## INFORMATION SUPPLIED

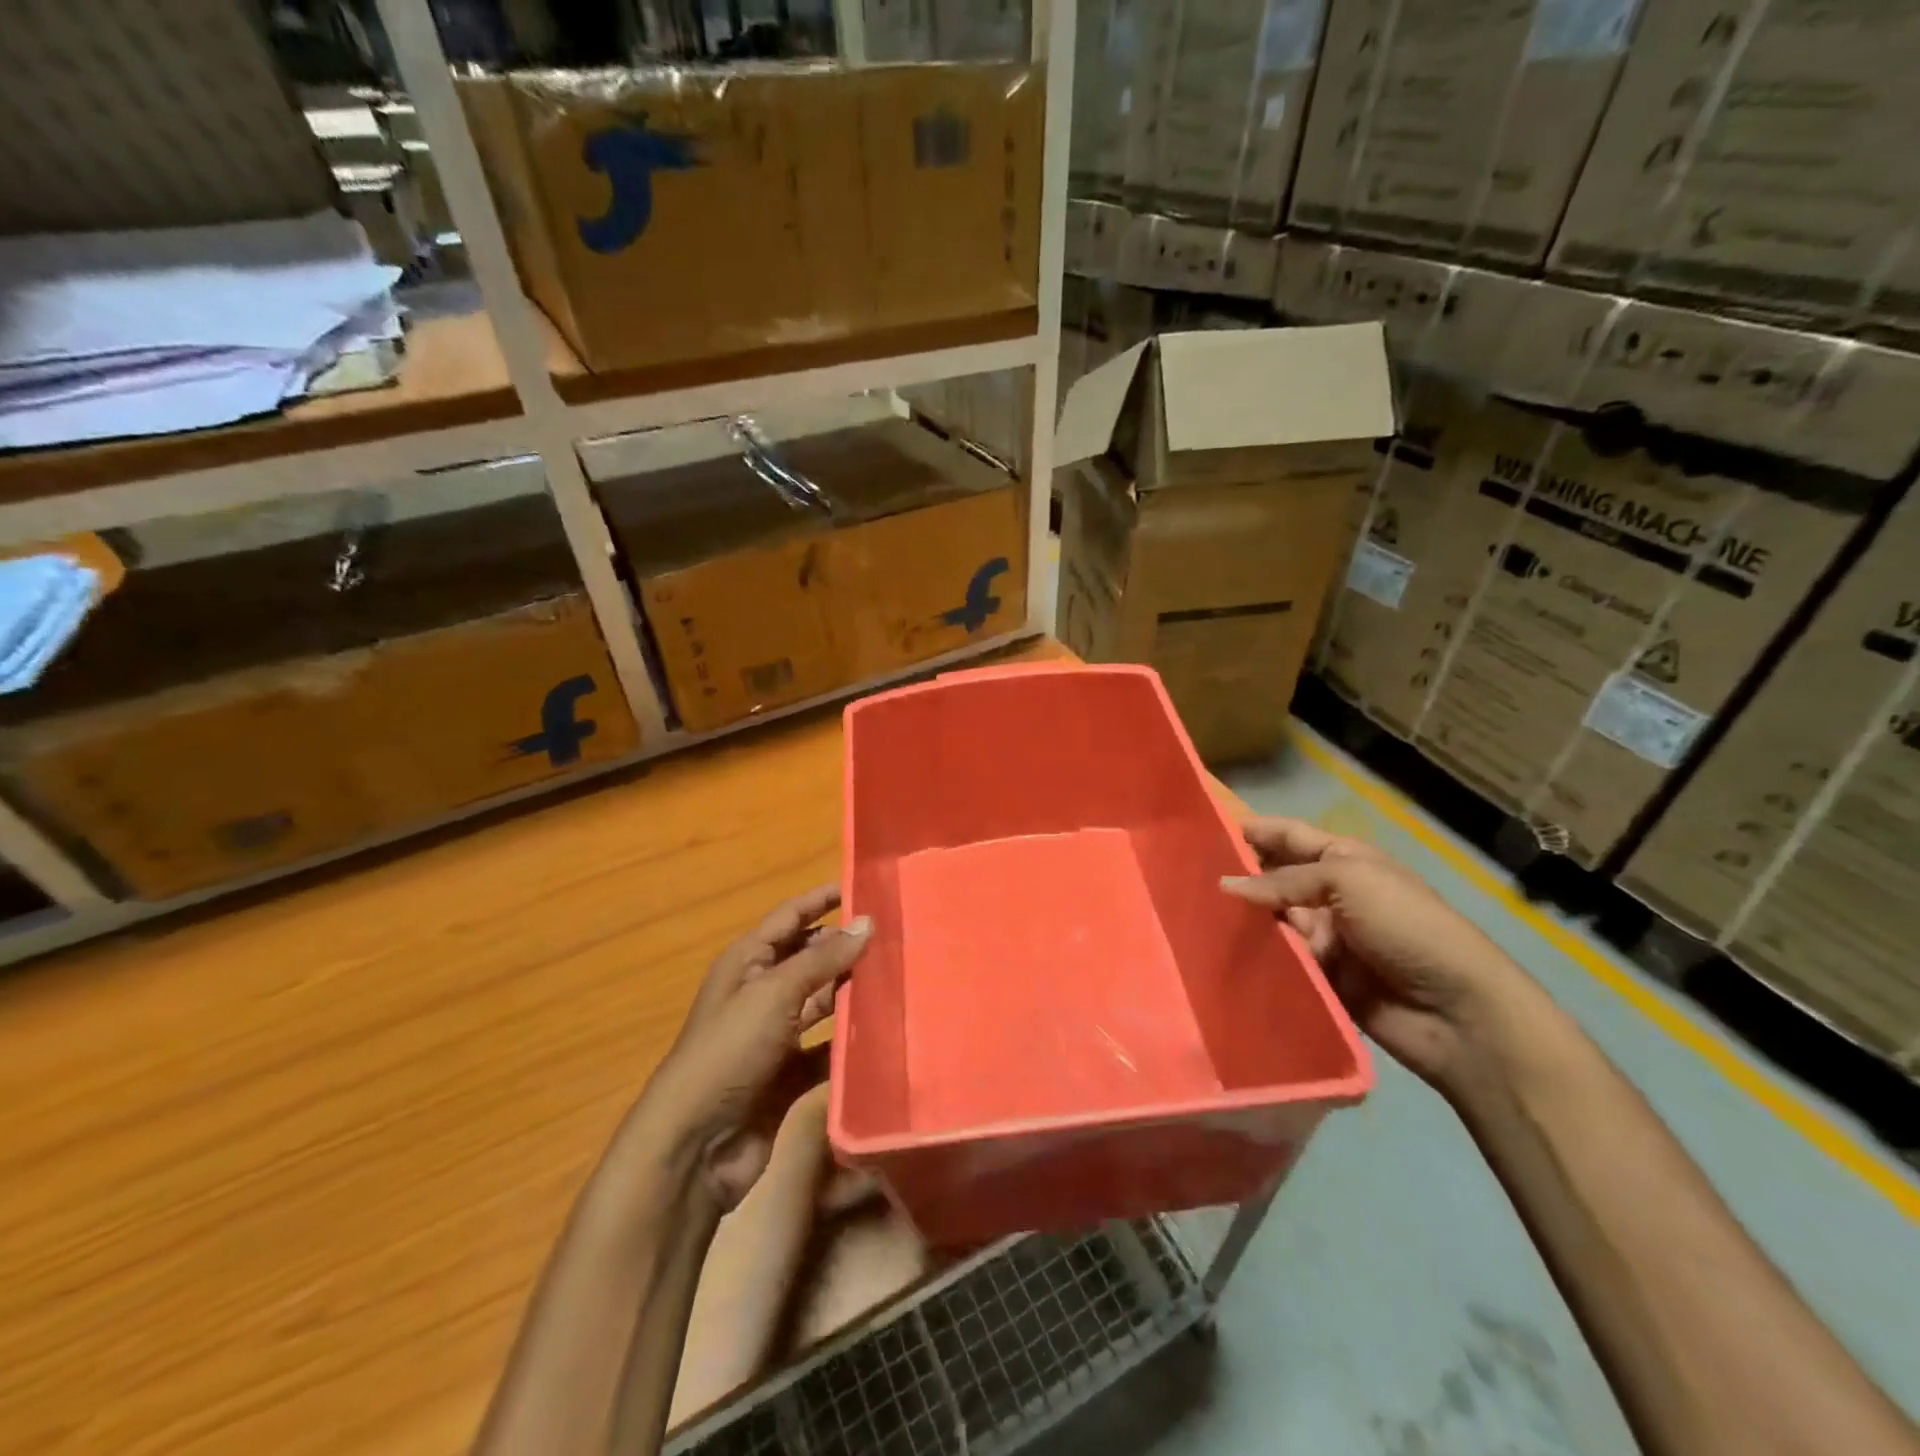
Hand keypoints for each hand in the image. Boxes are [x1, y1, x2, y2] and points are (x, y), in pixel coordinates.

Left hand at [640, 886, 870, 1209]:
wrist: (696, 1144)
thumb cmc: (729, 1051)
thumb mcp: (774, 993)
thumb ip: (823, 959)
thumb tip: (868, 922)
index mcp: (748, 962)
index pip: (791, 917)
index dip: (824, 899)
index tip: (867, 887)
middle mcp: (762, 992)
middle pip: (811, 957)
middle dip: (847, 946)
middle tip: (898, 934)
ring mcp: (777, 1034)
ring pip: (823, 1001)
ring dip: (854, 991)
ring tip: (901, 976)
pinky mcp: (791, 1073)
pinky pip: (829, 1047)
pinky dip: (852, 1040)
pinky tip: (886, 1030)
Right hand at [1220, 817, 1535, 1089]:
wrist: (1457, 1011)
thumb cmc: (1407, 926)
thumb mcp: (1349, 882)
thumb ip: (1284, 881)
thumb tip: (1225, 885)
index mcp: (1345, 860)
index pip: (1289, 836)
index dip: (1253, 830)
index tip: (1203, 830)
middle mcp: (1331, 893)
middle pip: (1274, 878)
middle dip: (1239, 874)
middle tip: (1186, 875)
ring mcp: (1325, 936)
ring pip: (1272, 919)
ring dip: (1242, 917)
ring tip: (1193, 913)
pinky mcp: (1320, 975)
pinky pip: (1279, 958)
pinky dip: (1256, 954)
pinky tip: (1217, 950)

## WHAT TO WORK ON
Each record above should come back exactly the same, only without its pictures.

## RESPONSE
Hand keypoints for each hand in the image. Boxes are [x1, y1, x2, y2] and points are (x, y), in pixel coordinates.

Left hand at [640, 886, 870, 1209]:
wrist: (696, 1144)
thumb cmc: (729, 1051)
thumb mcp: (774, 993)
thumb ip: (823, 959)
thumb tip: (868, 922)
index mcp: (748, 962)
index pip: (791, 917)
index dip: (824, 899)
index tip: (867, 887)
middle mcp: (762, 992)
middle pip: (811, 957)
middle dip: (847, 946)
middle tip: (898, 934)
ring mcp: (777, 1034)
ring pip: (823, 1001)
ring dip: (854, 991)
ring tip: (901, 976)
pinky mcp: (791, 1073)
pinky pip: (829, 1047)
pinky dip: (852, 1040)
pinky tip: (886, 1030)
Right hand at [1220, 817, 1535, 1089]:
wrist: (1457, 1011)
thumb cmc: (1407, 926)
thumb mcp: (1349, 882)
thumb ip: (1284, 881)
thumb tip: (1225, 885)
index mcp: (1345, 860)
index pip: (1289, 836)
index dip: (1253, 830)
index tip: (1203, 830)
middle mcp: (1331, 893)
middle pip: (1274, 878)
middle dip: (1239, 874)
middle tip: (1186, 875)
ring mcp: (1325, 936)
ring pip: (1272, 919)
ring dip: (1242, 917)
ring tip: (1193, 913)
pinky mcp: (1320, 975)
pinky pip: (1279, 958)
pinky dip: (1256, 954)
pinky tip: (1217, 950)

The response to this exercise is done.